Prompt
Nothing but the records, repeated word for word and free of pictures, belongs in the answer.

[Records contained in a dataset]

◆ ◆ ◆ ◆

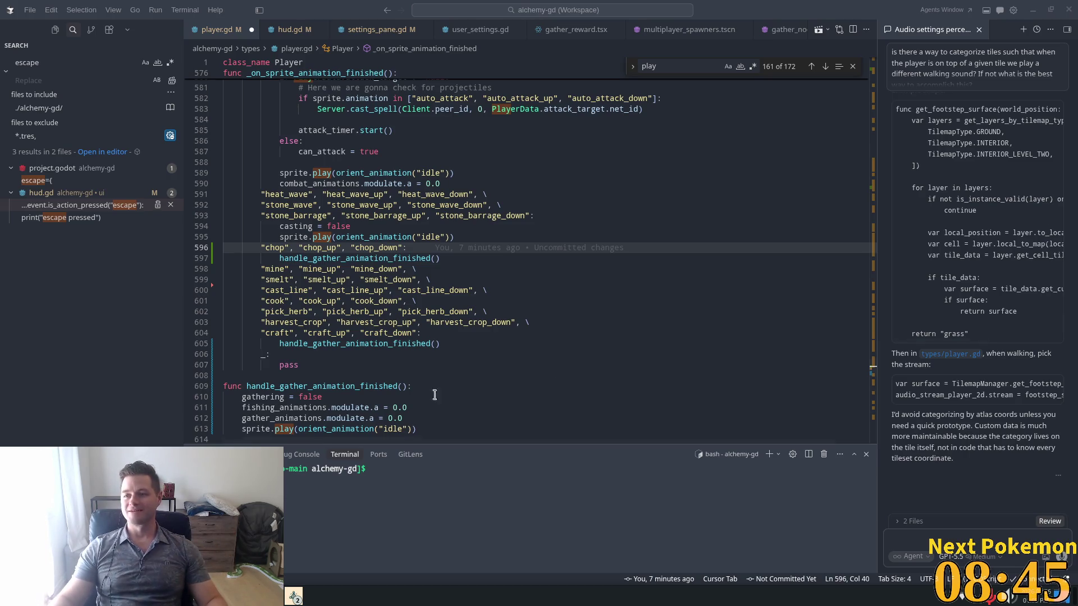
Review the harvest_crop, stone_barrage and chop animation lines, then return to the Godot editor.
click(362, 322)
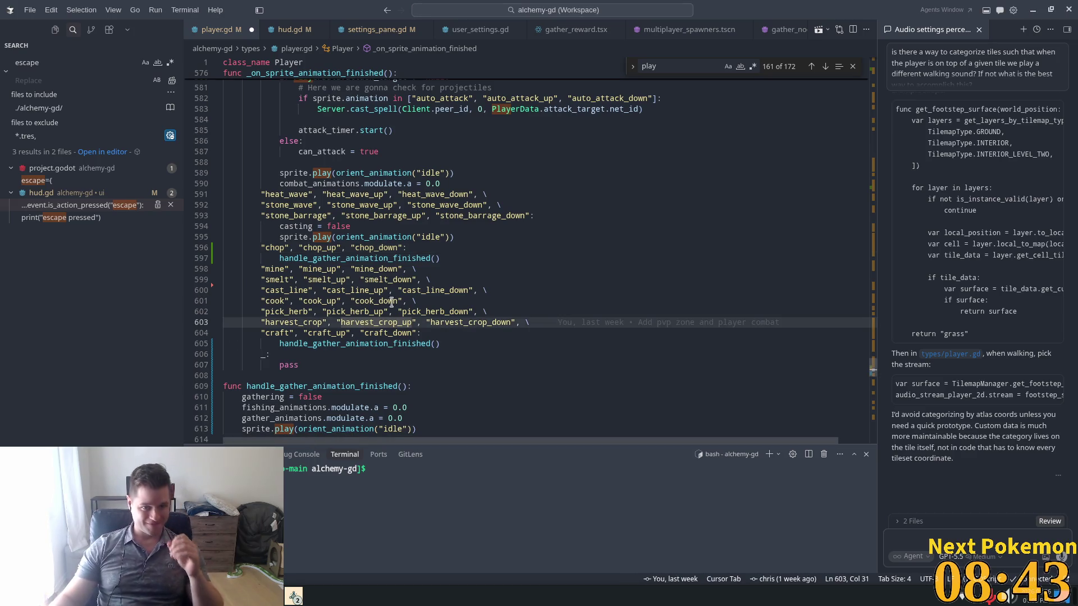
click(465, 241)
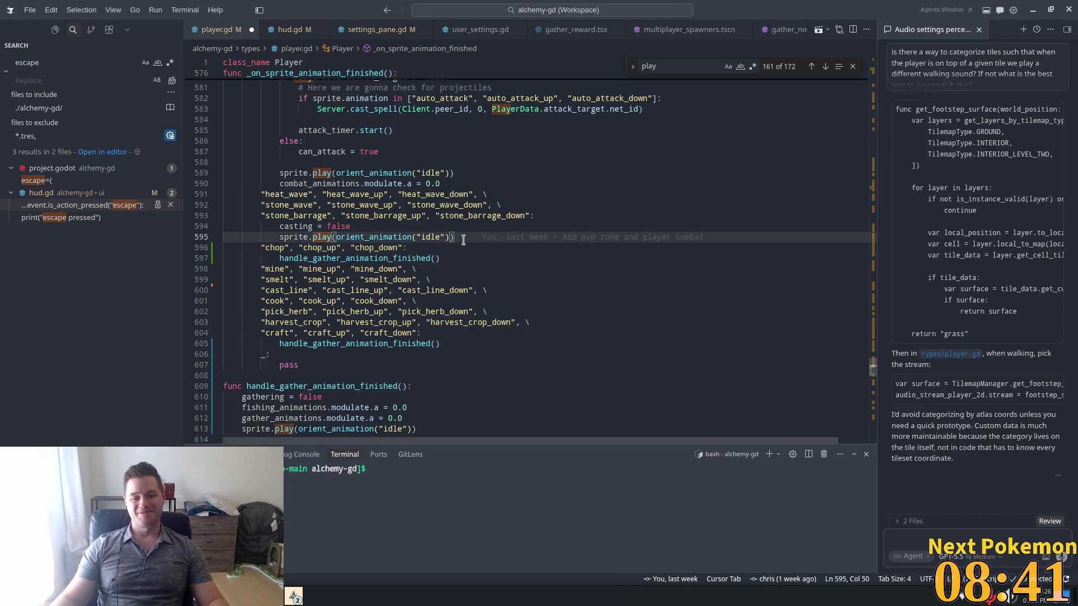
click(452, 251)
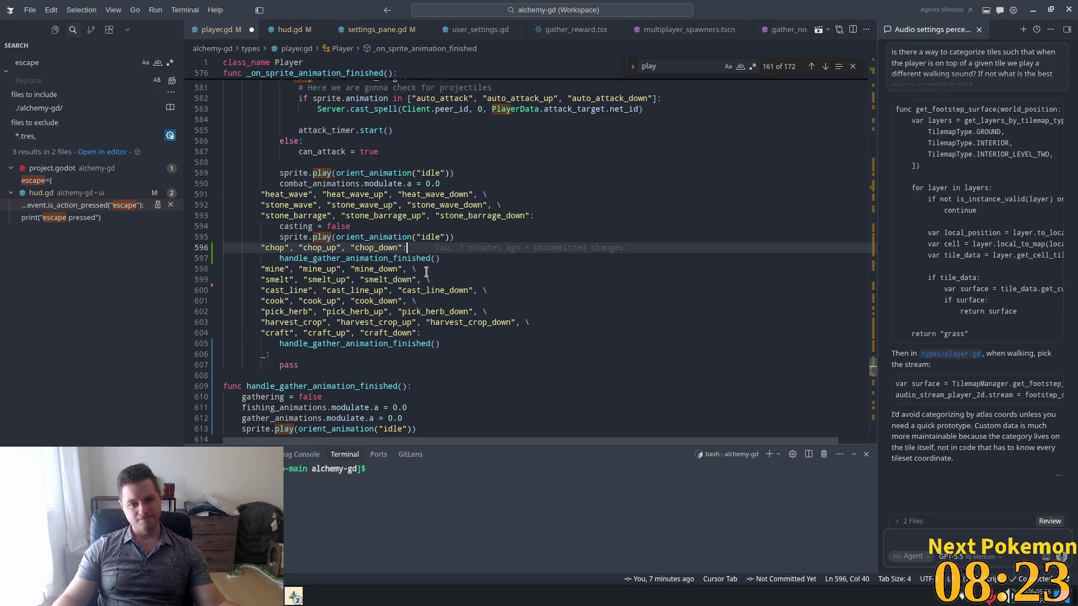
click(358, 247)
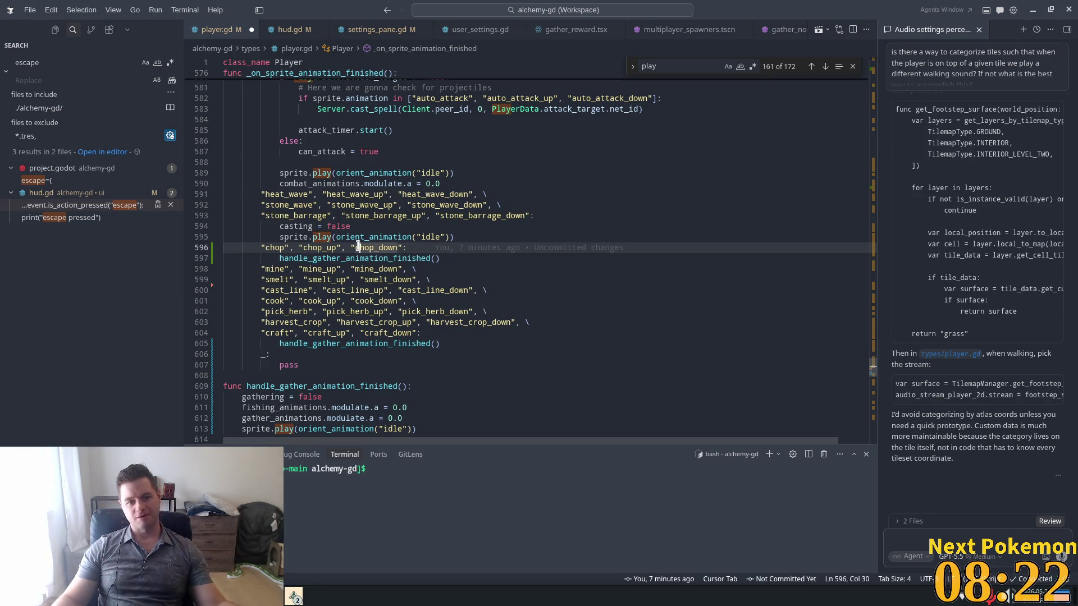
click(305, 247)
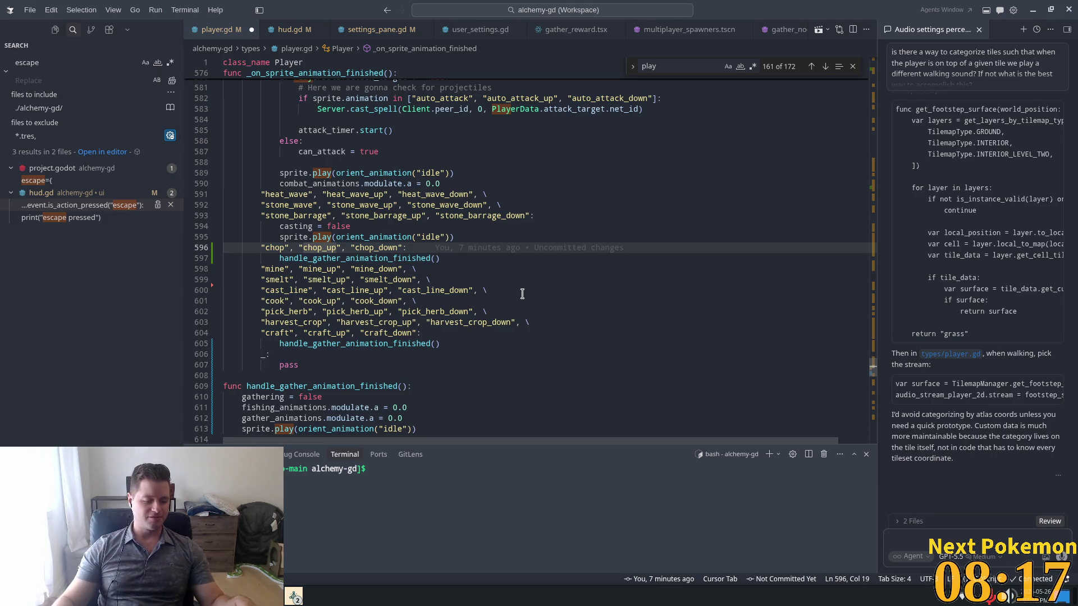
key(alt+Tab)
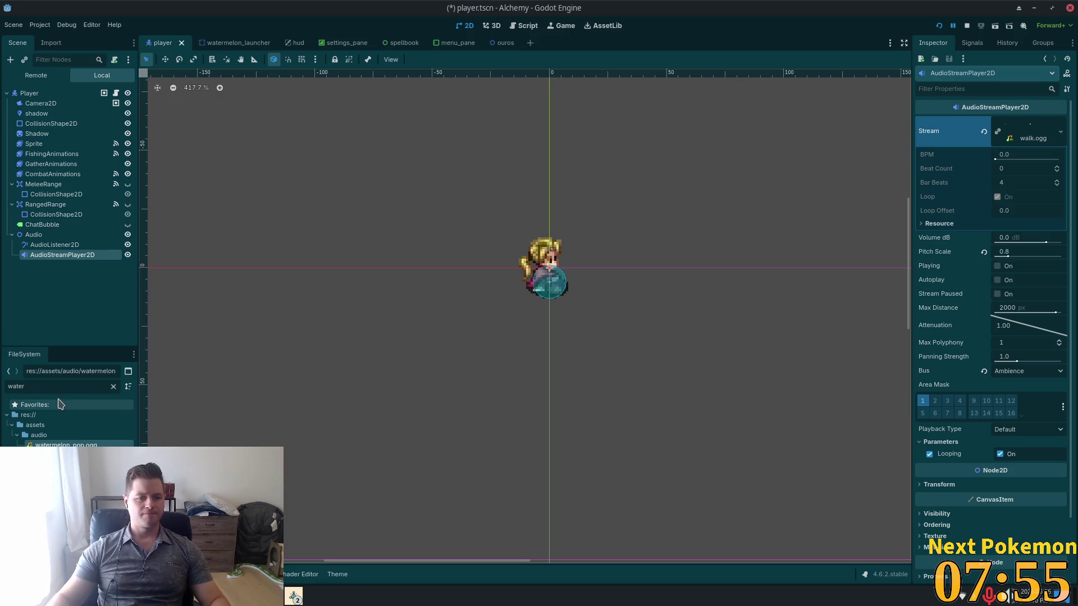
Clear the FileSystem filter, collapse assets and audio, and expand the autoload folder.
click(114, 386)
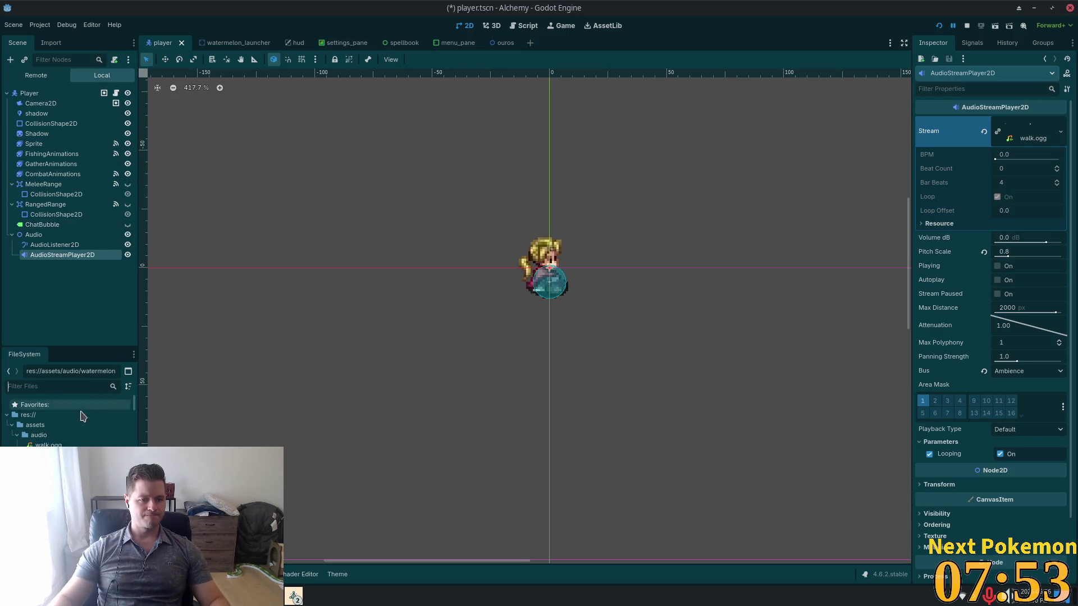
click(17, 435)
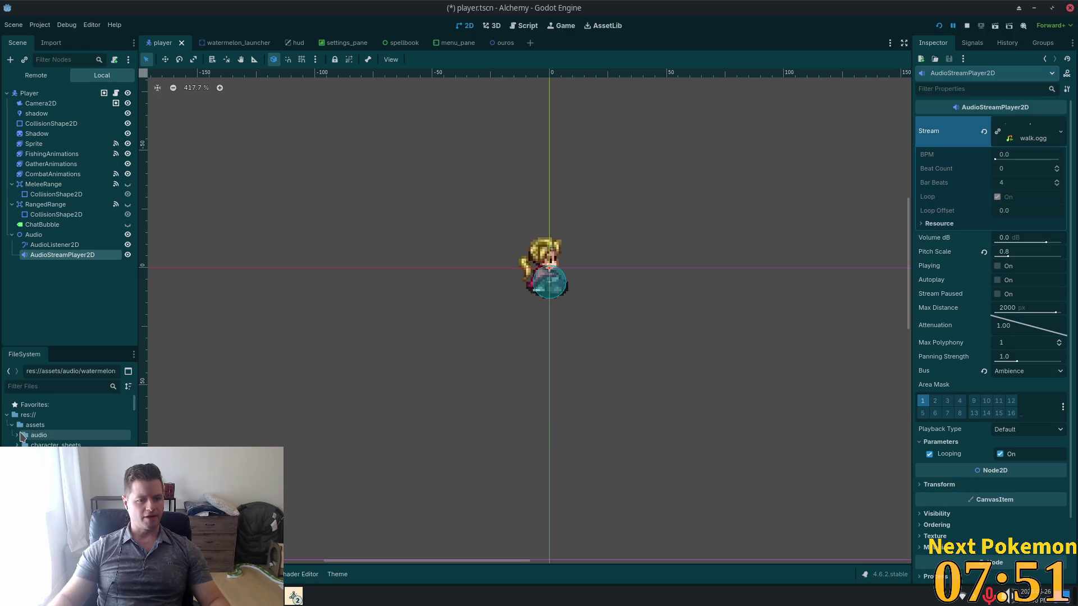
click(12, 424)
click(23, 435)
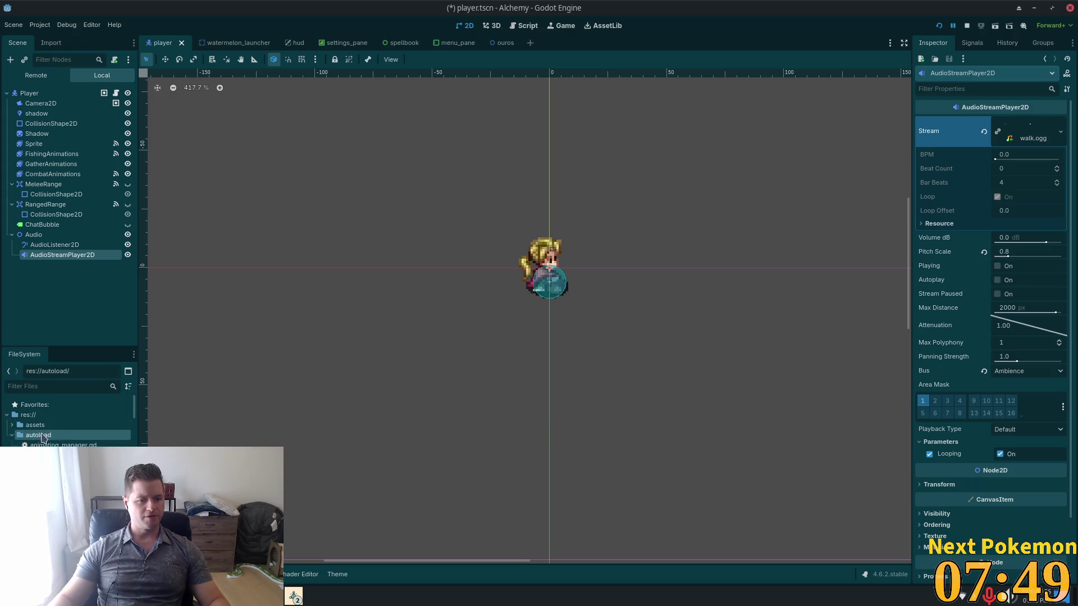
scroll(67, 421, down, 3)
scroll(67, 421, up, 2)
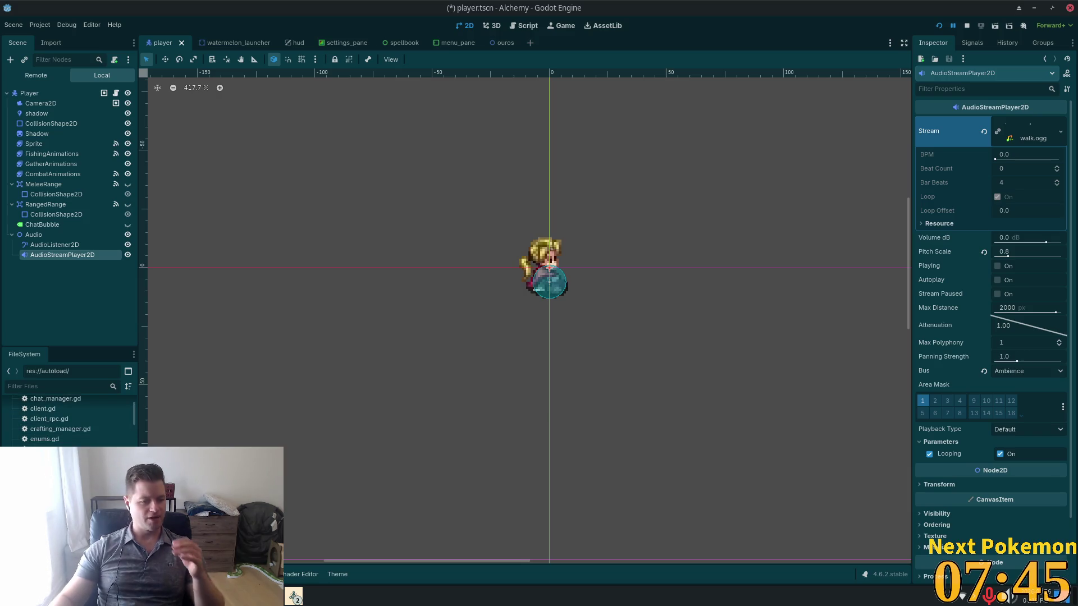
scroll(68, 421, up, 2)
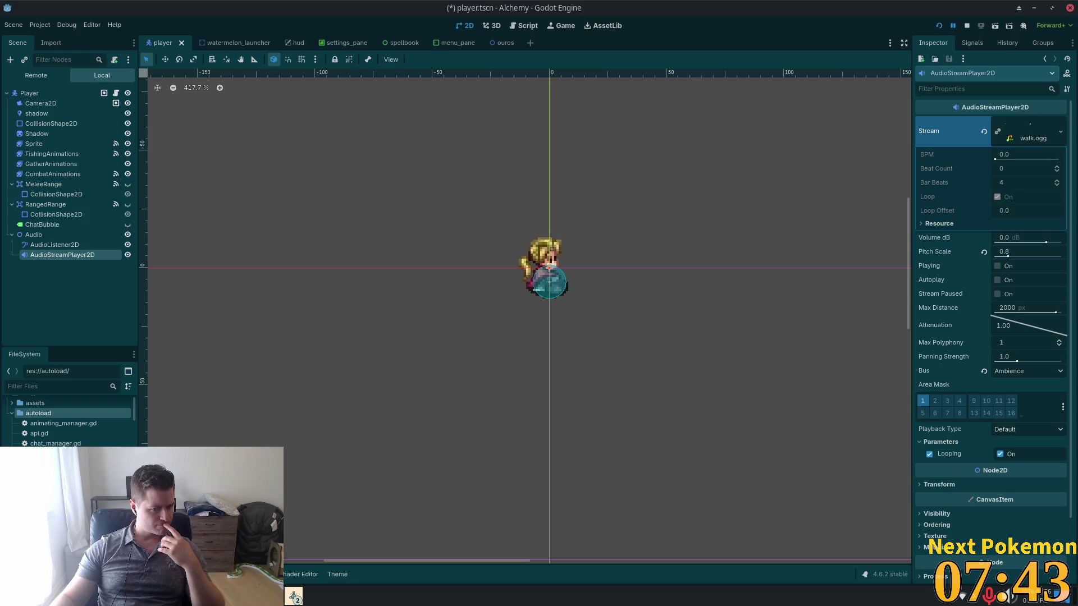
scroll(67, 421, down, 3)
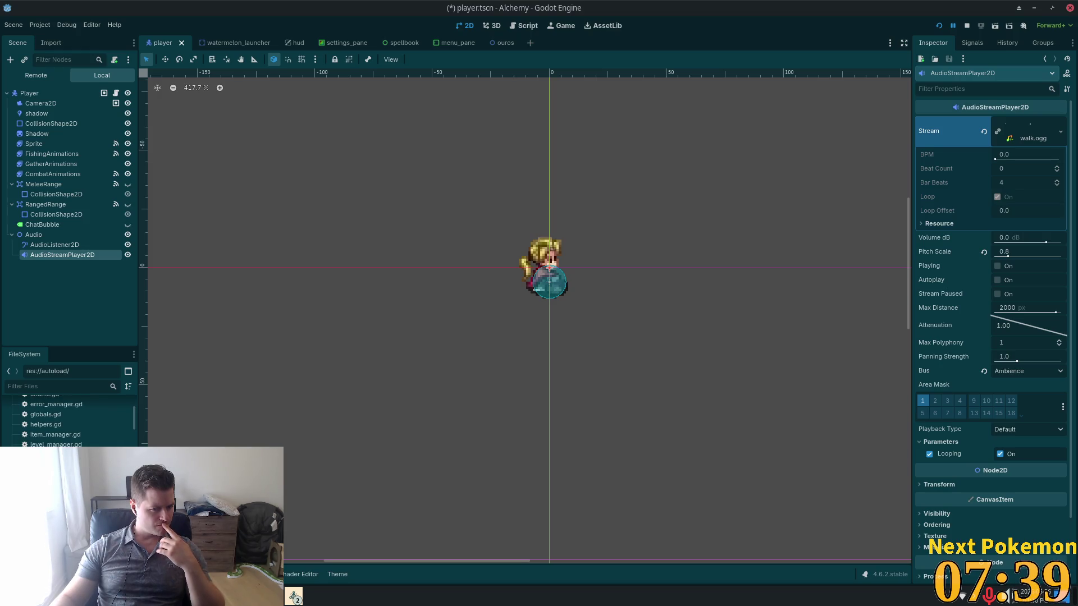
scroll(67, 421, down, 1)
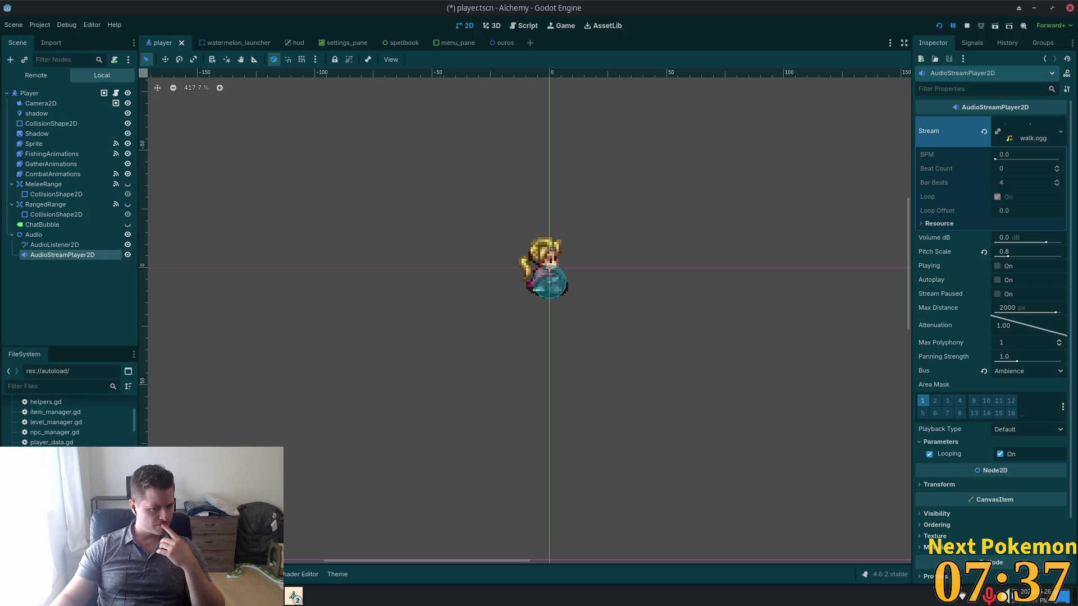
scroll(47, 419, up, 3)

◆ ◆ ◆ ◆

Result
Review the harvest_crop, stone_barrage and chop animation lines, then return to the Godot editor.
click(362, 322)
click(465, 241)
click(452, 251)
click(358, 247)
click(305, 247)
key(alt+Tab)
Clear the FileSystem filter, collapse assets and audio, and expand the autoload folder.
click(114, 386)
click(17, 435)
click(12, 424)
click(23, 435)
scroll(67, 421, down, 3)
scroll(67, 421, up, 2)
scroll(68, 421, up, 2)
scroll(67, 421, down, 3)
scroll(67, 421, down, 1)
scroll(47, 419, up, 3)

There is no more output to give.